Signing The Indo-Soviet Peace Treaty (1971)

Soviet Premier Brezhnev and Indira Gandhi with DP Dhar (centre) at the signing of the Indo-Soviet Peace Treaty. 9 August 1971.

In February 1969, shortly after taking office, Ambassador Dhar expostulated to Soviet Premier Alexei Kosygin about their recent supply of arms to Pakistan, and that’s when the idea of an Indo-Soviet treaty first came up.

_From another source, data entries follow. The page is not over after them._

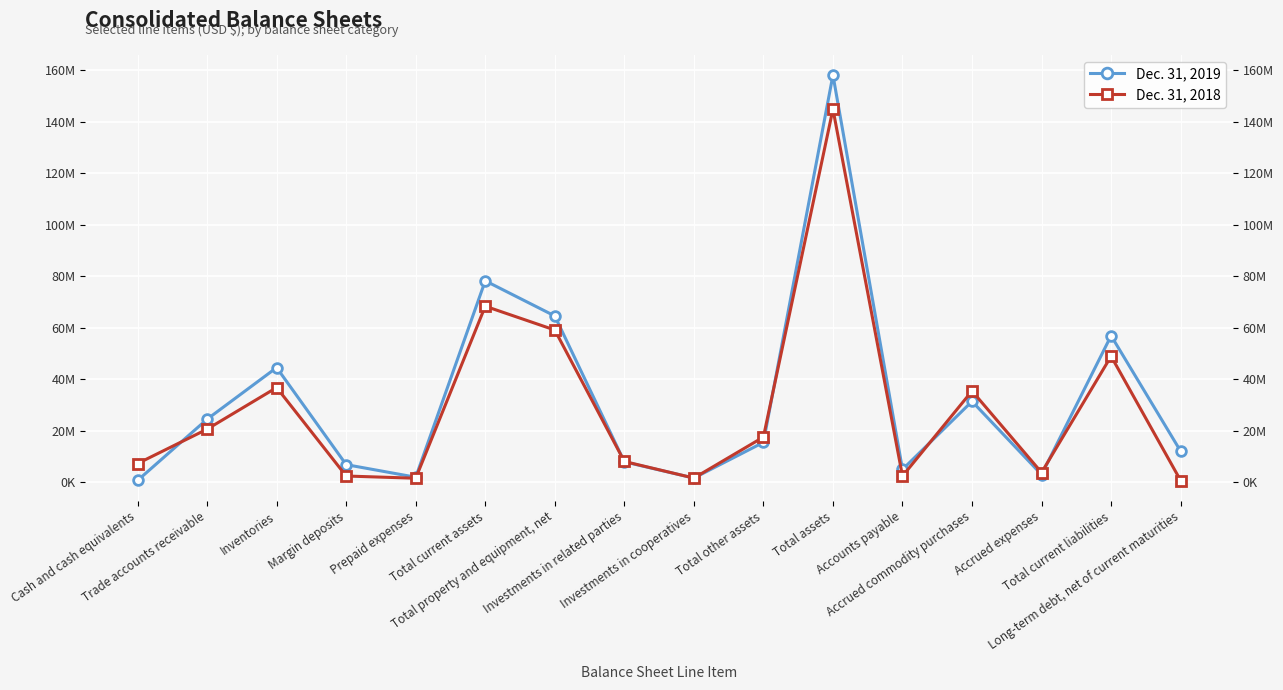

True or false: Dec. 31, 2019 has a value of 4655511 at Accrued expenses.

False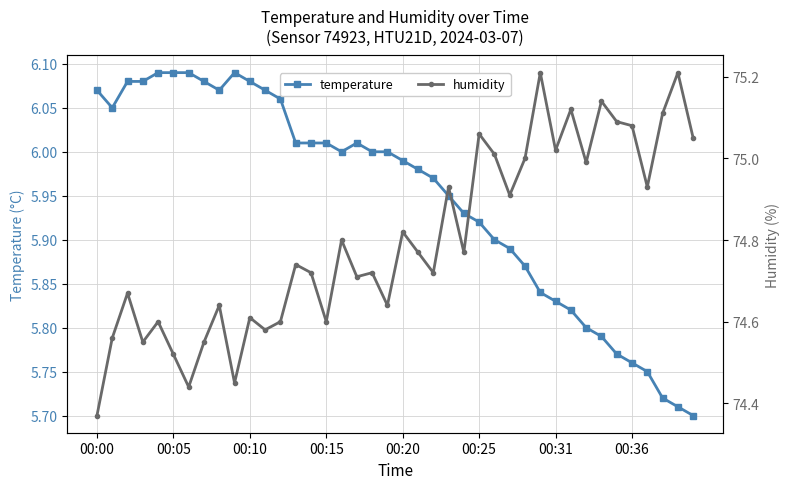

True or false: temperature has a value of 4.1 at 00:20.

False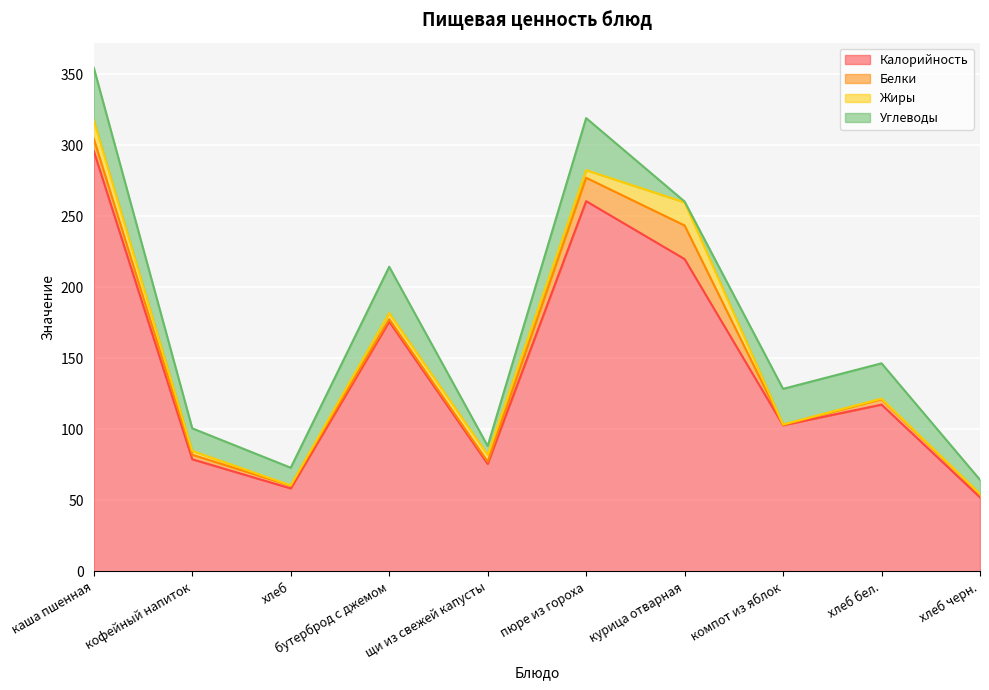

The value of Жиры at хлеб бел. is 0.6. True or false?

False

It was formally put forward by Defence Minister Marshal Grechko in his talks in New Delhi with Defence Minister Swaran Singh on March 2, 1969. He carried a letter by Brezhnev to Indira Gandhi dated February 28, 1969 that suggested that the two countries enter into a treaty.

However, it took another two years of negotiations as Ambassador Dhar and his team in Moscow laid the groundwork for the treaty. With the crisis in East Pakistan (soon to be Bangladesh) deepening, Indira Gandhi wanted Dhar back in Delhi. In August 1971, he stepped down as Ambassador to the Soviet Union, bringing his first, highly successful term to an end. Mrs. Gandhi immediately appointed him Chairman of the Policy Planning Committee in the Ministry of External Affairs, a role that positioned him as one of the chief architects of Bangladesh’s liberation.

 
 

Even after the first term of his ambassadorship was over, Dhar continued to play a key role in Indo-Soviet relations. His carefully cultivated relationship with the Kremlin leadership proved to be most useful. On August 4, 1971, Dhar flew to Moscow as a special envoy for Mrs. Gandhi. Diplomatic observers believed that with increasing tensions between India and Pakistan, India wanted a commitment from the Soviets that they would help in the event of a Pakistani attack. A few days later, Soviet Foreign Minister Andrei A. Gromyko arrived in India as a gesture of solidarity.


On August 9, 1971, Dhar’s relentless efforts and two years of work came to fruition as the historic Indo-Soviet Peace Treaty of Peace, Friendship and Cooperation was finally signed. It became the deciding factor in Indo-Pakistan War later that year and in the liberation of Bangladesh. To learn more about the treaty negotiations, read A.G. Noorani’s account here.

Continued involvement in Indo-Soviet relations

Even after the end of his first term as Ambassador and the thawing of tensions with Pakistan, Dhar continued to be a key man in all matters regarding the Soviet Union. As Minister of Planning in the Union Cabinet, he traveled to Moscow several times to negotiate trade agreements.

In November 1973, when Soviet President Brezhnev arrived in Delhi to meet Indira Gandhi, Dhar led the talks on behalf of the Indian side.

Second Term as Ambassador to the USSR

On February 1, 1975, D.P. Dhar was re-appointed Ambassador to the Soviet Union. Unfortunately, his second tenure was short-lived as he succumbed to a heart ailment on 12 June 1975.

In the four months that he spent in Moscow during his second term, Ambassador Dhar had a grand vision for the development of Indo-Soviet relations. Following his first term and his trade engagement with the Soviets as Minister of Planning, he had a level of Soviet expertise none in Mrs. Gandhi’s cabinet could match.

TP Sreenivasan, then working as the head of chancery at the embassy in Moscow, recounts, “He had the gift of spotting talent and making use of it. Apart from Fotedar [his personal secretary], he brought Gopi Arora as minister (economic), even though Peter Sinai, as the deputy chief of mission, was already entrusted with economic work. He trusted both of them and made them work as a team. He brought my batchmate P K Singh along, but put me with him to work as a team of political assistants to him. Outside the embassy, his confidant was Parayil Unnikrishnan, the PTI chief in Moscow.” (Read more of TP Sreenivasan’s recollections here.)

A True Ambassador

The Embassy of India to the Russian Federation honoured the Late Ambassador D.P. Dhar on 26 June 2021. The D.P. Dhar Memorial Hall at the Indian Embassy in Moscow has been named after him.